Schaechter-Gottesman served as a resource for researchers of both Yiddish folk and art music. She has been recorded and interviewed numerous times and participated in such cultural events as KlezKamp, KlezKanada, Buffalo on the Roof, Ashkenaz Festival, and Weimar KlezmerWochen. "Beyle Schaechter-Gottesman: Song of Autumn", a 72-minute film by Josh Waletsky, was released summer 2007 as part of the League for Yiddish's Series "Worlds Within a World: Conversations with Yiddish Writers". A new collection of her poetry, דער צוויט פֿון טעג ("Der tsvit fun teg", "The Blossom of Days") was released in the autumn of 2007.

Schaechter-Gottesman died November 28, 2013, in her home in the Bronx, aged 93.

==Awards and honors==
In 1998 Schaechter-Gottesman was inducted into the People's Hall of Fame at City Lore in New York.
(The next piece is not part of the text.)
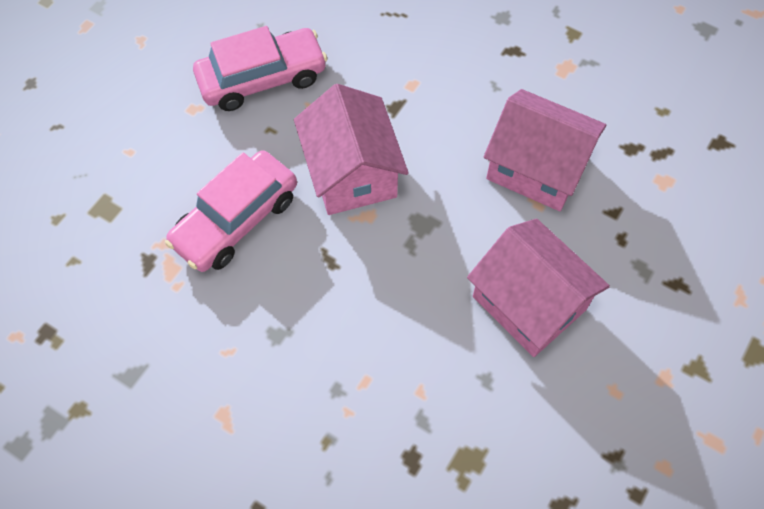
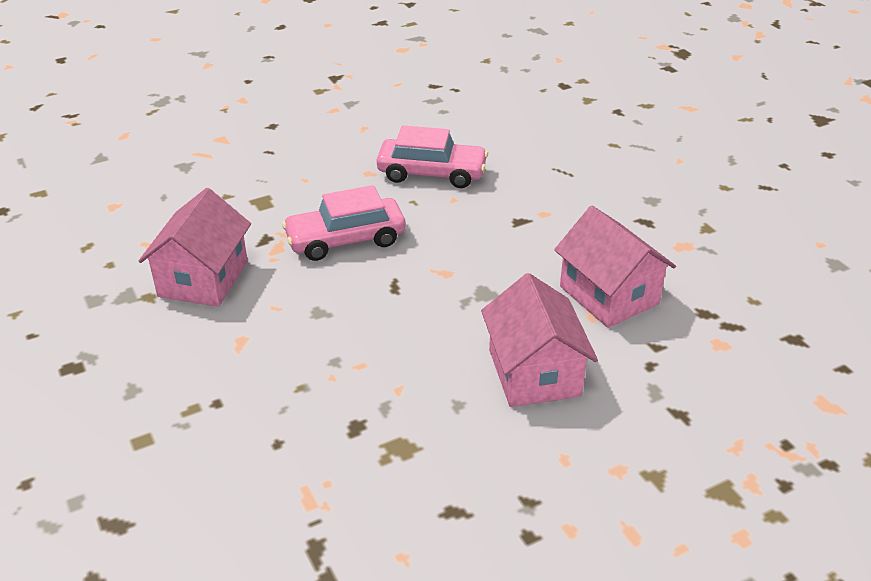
camera: 30 degrees right, 25 degrees down
pink house [294,84,409,215] -> pink house moved to [139,188,251,307]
She was a recipient of a 2005 National Heritage Fellowship awarded by the National Endowment for the Arts, which is the United States government's highest honor in the folk and traditional arts. She was the first to receive this honor for work in Yiddish culture.

==Family==
The entire Schaechter-Gottesman family has been productive in the field of Yiddish culture. Her mother, Lifshe Schaechter-Widman, wrote a memoir, "Durkhgelebt a Velt" (A Full Life) in 1973, as well as serving as an informant for folk song researchers with her recording "Az Di Furst Avek" (When You Go Away). Her brother, Mordkhe Schaechter, was the world's leading Yiddish linguist. Her son, Itzik Gottesman, is a scholar of Yiddish folklore. Her niece, Gitl Schaechter-Viswanath is also a Yiddish poet; nephew Binyumen Schaechter is a composer and musical director in Yiddish and English; and niece Rukhl Schaechter is the editor of the Yiddish edition of The Forward. Her granddaughter, Esther Gottesman, teaches children Yiddish and sings on Schaechter-Gottesman's most recent release, "Fli mayn flishlang" (Fly, Fly My Kite).